##### PASSAGE FOR REVIEW

With war conditions prevailing in Europe, Asia and Africa, political activities of the League of Nations have ended for the present. Further formal withdrawals included Rumania, which announced its intention on July 11, and Denmark on July 19; Chile's withdrawal became effective June 2 and Venezuela's July 15.
Non-Political Activities.
In the technical or non-political field, representatives of ten countries (Argentina, Australia, Belgium, Great Britain, France, Netherlands, Norway, Portugal, Switzerland and Turkey) met at The Hague, February 7-8, to establish a 'central committee of thirty-two members for economic and social questions' as recommended by the Special Committee on International Cooperation in Economic and Social Affairs, set up by the Council in May, 1939. Plans for reorganization were completed in April. The former sections of the Secretariat will be grouped in three departments — general affairs, economic and financial questions, and the combination of the health section with social questions, opium and intellectual cooperation into a Department of Health, Drug Control and Social and Cultural Questions. The Health Committee of the new department has decided to build up gradually an international documentation center for health matters. This in time will provide adequate facilities for supplying documentary material relating to such matters as health conditions in particular regions, the course of prevailing epidemics, and recent demographic data. Requests for such material have greatly increased from both official and unofficial sources and go beyond the health organization's current facilities. At present the health center can send only what information it has, but it is preparing for the future by arranging the classification and utilization of all its documentary material.

##########

> **ACTIVITIES**
(A) List every country the League of Nations passage names as formally withdrawing from the League.
(B) Extend the League of Nations passage, picking up after its final sentence.

##### EXTRACTED DATA

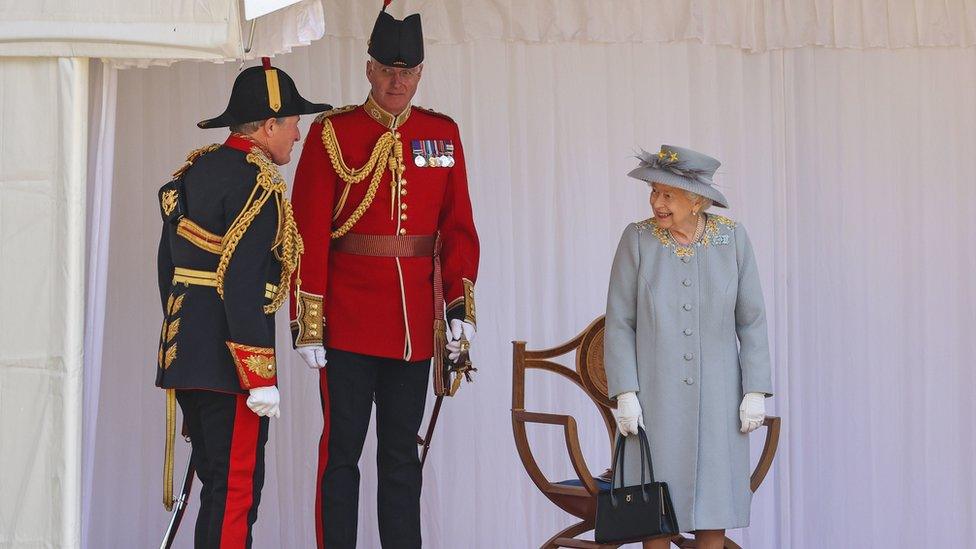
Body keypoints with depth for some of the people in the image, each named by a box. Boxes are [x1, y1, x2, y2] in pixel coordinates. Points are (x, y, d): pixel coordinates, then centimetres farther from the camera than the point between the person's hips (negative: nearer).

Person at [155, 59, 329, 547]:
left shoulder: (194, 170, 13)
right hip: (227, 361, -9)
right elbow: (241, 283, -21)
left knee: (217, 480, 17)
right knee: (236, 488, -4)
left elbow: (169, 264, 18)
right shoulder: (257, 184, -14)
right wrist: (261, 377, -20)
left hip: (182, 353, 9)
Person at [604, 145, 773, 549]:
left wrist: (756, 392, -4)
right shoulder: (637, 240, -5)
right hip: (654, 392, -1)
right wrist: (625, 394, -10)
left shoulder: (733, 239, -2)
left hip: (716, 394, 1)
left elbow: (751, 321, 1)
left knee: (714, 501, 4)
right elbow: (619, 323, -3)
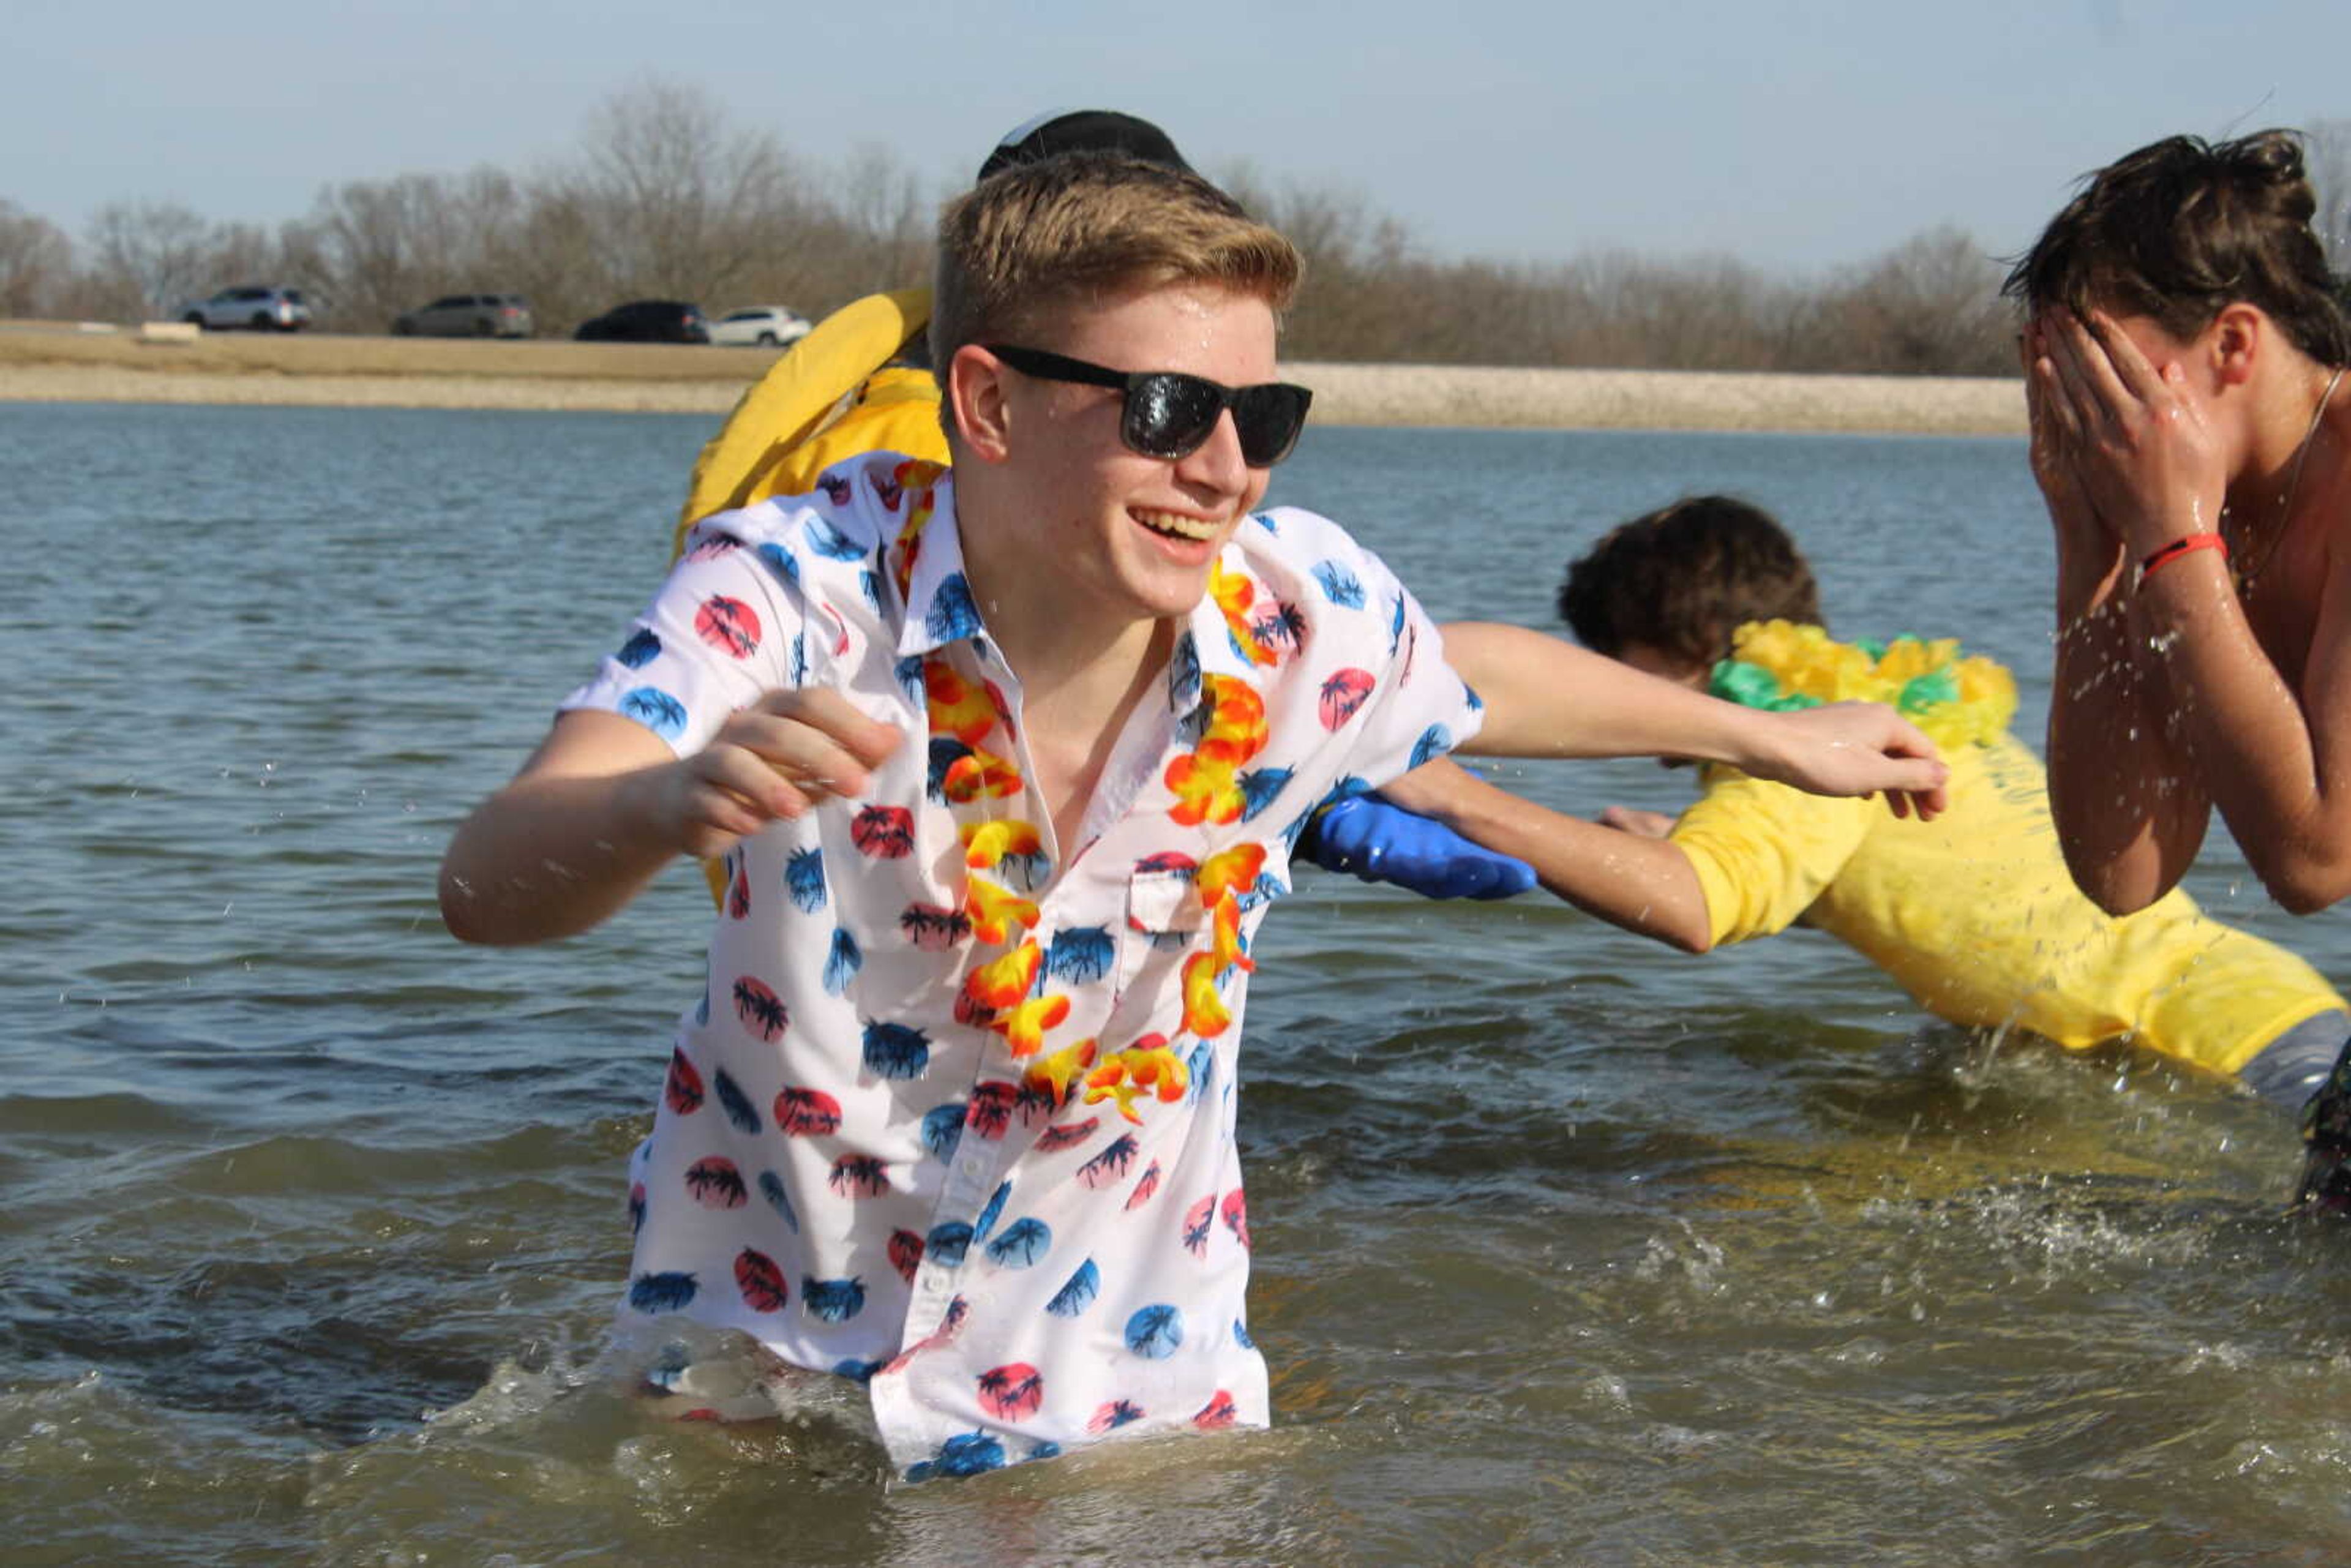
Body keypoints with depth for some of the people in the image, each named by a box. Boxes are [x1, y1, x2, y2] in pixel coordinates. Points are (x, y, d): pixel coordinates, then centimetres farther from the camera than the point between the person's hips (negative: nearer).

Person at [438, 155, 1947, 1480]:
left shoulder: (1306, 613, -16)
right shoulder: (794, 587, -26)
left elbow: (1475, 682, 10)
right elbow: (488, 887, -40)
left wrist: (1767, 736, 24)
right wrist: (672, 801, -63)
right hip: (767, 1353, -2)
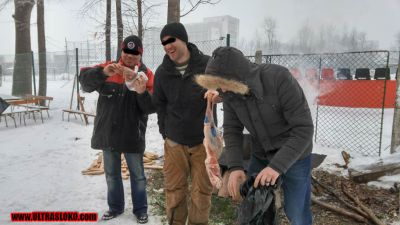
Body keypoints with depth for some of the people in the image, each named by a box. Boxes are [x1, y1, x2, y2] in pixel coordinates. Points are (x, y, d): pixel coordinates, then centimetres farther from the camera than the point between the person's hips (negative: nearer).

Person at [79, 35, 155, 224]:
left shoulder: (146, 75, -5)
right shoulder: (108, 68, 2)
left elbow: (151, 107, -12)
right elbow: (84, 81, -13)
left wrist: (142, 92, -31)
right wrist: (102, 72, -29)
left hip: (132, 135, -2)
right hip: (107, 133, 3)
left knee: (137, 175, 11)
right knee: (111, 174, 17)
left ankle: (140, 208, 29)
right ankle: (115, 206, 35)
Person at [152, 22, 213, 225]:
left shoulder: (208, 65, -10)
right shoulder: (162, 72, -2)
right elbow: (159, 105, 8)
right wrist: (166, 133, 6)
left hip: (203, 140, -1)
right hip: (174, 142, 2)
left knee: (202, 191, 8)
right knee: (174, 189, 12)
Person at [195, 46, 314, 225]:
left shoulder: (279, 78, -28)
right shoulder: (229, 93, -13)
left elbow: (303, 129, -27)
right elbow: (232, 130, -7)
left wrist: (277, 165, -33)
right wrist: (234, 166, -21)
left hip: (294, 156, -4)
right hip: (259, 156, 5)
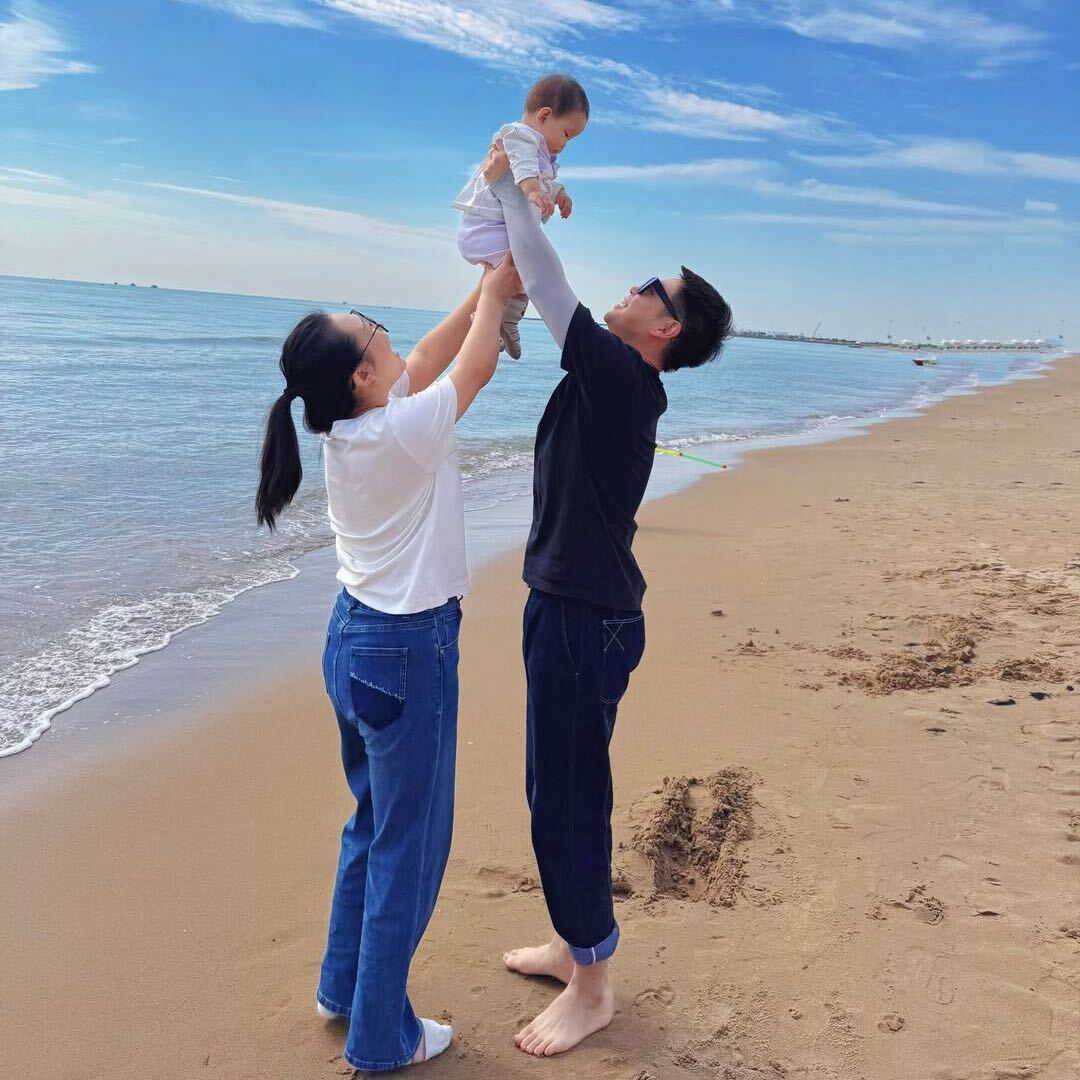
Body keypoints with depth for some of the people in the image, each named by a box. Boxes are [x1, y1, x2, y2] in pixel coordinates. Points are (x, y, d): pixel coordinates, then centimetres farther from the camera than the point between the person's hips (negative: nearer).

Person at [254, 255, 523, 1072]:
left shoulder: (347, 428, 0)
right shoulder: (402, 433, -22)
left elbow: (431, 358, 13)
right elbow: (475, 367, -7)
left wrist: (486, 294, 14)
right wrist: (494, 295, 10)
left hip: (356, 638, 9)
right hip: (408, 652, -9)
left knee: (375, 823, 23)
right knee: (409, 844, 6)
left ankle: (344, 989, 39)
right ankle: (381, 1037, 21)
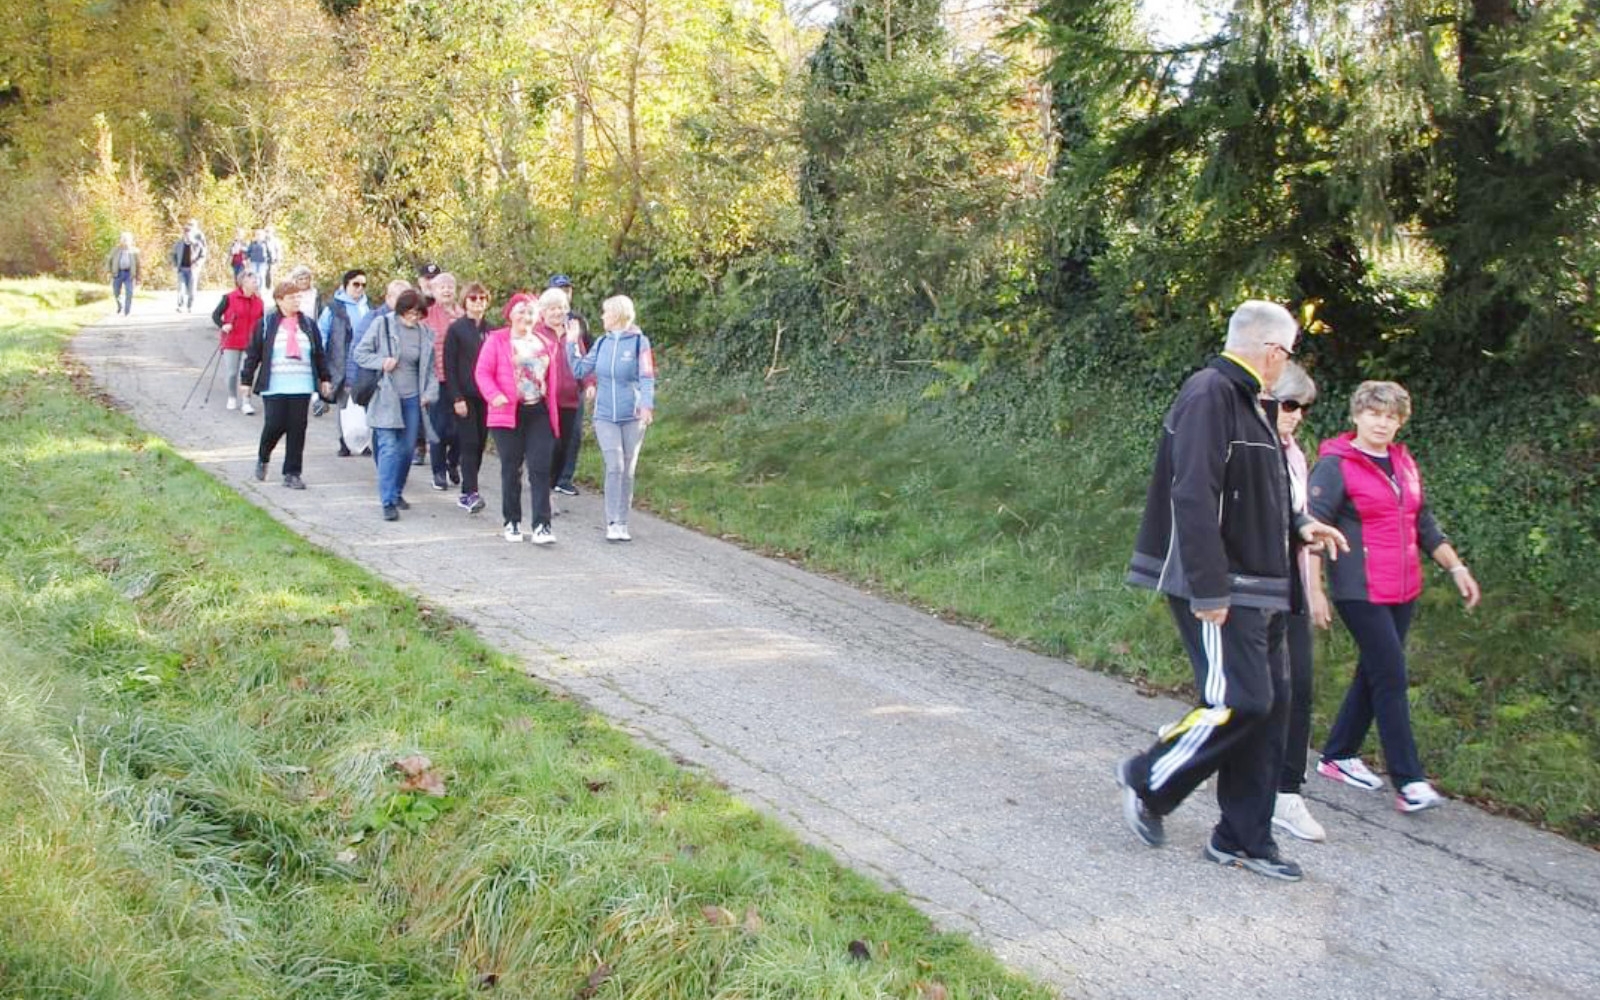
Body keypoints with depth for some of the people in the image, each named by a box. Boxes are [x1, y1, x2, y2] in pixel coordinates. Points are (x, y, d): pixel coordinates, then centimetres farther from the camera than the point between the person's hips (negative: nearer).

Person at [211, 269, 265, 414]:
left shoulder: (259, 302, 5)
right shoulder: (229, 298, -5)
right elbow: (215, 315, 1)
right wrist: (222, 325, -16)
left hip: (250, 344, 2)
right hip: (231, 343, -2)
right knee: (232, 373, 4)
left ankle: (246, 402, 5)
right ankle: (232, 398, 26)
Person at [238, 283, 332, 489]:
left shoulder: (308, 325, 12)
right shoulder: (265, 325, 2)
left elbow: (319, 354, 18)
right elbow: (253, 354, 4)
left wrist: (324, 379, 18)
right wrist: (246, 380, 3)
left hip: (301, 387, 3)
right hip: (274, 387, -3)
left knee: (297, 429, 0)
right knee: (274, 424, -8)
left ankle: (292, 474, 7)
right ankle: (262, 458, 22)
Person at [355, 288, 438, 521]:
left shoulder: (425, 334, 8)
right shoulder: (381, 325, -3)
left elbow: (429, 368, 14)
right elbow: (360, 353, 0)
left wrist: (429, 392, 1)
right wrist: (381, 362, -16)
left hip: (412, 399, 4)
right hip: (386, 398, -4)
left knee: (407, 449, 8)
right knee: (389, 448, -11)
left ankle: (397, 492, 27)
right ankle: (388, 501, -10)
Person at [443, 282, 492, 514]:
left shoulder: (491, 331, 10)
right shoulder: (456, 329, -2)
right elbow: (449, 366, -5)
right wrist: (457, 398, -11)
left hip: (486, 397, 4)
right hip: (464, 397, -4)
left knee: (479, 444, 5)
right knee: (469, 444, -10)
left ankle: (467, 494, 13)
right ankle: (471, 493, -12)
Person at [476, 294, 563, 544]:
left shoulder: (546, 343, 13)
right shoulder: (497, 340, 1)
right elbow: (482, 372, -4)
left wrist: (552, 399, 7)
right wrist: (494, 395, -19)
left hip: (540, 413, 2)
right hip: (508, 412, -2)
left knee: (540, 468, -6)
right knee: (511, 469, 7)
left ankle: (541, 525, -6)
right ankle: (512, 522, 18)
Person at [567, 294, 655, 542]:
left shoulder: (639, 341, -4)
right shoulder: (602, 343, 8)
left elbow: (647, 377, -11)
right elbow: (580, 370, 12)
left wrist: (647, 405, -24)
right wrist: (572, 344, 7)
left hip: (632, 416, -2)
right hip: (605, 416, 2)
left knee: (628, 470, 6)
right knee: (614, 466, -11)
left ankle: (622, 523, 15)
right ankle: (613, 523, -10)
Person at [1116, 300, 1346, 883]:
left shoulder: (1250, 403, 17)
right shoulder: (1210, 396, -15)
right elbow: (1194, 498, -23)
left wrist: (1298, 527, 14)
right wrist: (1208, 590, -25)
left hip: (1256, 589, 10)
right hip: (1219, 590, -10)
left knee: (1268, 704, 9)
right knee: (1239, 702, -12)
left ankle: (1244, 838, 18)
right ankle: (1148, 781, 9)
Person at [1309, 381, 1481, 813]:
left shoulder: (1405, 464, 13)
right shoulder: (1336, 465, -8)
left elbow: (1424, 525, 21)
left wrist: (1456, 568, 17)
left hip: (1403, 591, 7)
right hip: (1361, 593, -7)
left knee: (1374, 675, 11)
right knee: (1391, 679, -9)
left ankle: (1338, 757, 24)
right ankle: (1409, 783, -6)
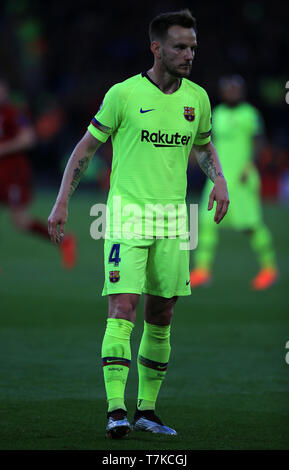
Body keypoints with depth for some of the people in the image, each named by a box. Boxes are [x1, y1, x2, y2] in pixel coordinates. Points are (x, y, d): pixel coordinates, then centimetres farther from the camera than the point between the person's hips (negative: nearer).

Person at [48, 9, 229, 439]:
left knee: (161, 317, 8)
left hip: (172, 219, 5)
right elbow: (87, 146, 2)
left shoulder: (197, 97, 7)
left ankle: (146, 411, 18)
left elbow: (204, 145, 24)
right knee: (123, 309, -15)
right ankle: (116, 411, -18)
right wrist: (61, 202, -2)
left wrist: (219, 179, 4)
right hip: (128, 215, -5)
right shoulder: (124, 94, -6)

##########

> **OUTPUTS BY TASK**
(A) Rumania, Denmark, Chile, Venezuela

(B)
While the reorganization is purely administrative and does not affect the technical work itself of the League, yet it will enable a more effective coordination and centralization of work under a greatly reduced staff. The budget for 1941 amounts to 50 to 65 per cent below that for 1940 owing to smaller contributions from some states and none from others. During May a large percentage of the Secretariat's staff was retired or had their contracts temporarily suspended; slightly over one hundred persons, out of a previous maximum of seven hundred, continue in Geneva. The Secretary-General. M. Joseph C. Avenol, resigned on July 26, and Mr. Sean Lester now serves as Acting Secretary-General. In July Princeton University, in conjunction with the Institute for Advanced Study and the Rockefeller Institute for Medical Research at Princeton, invited the League to send to Princeton for the duration of the war its sections of finance and economies, opium control, and public health. The Financial and Economic Section accepted the offer and now has its headquarters in the building of the Institute for Advanced Study. Eight members of the section went to Princeton from Geneva.
Research and Information Services.
League functions, especially in research and information, are continuing, although practically no meetings of even technical bodies are being held despite the much greater importance of various problems during war conditions. Activities regarding registration of treaties, mandates, minorities and armaments are carried on although with diminished pace. Reduced operations, personnel and funds necessitate fewer publications, but others continue, such as the Monthly Bulletin of Statistics, the Weekly Epidemiological Record, the Treaty Series, the Annual Review of Money and Banking, the Armaments Year-Book, the Statistical Year-Book, as well as numerous publications on social and health questions. The League library is open on a reduced scale, with its collections intact and some accessions through gifts, exchanges and purchase.
International Labor Office.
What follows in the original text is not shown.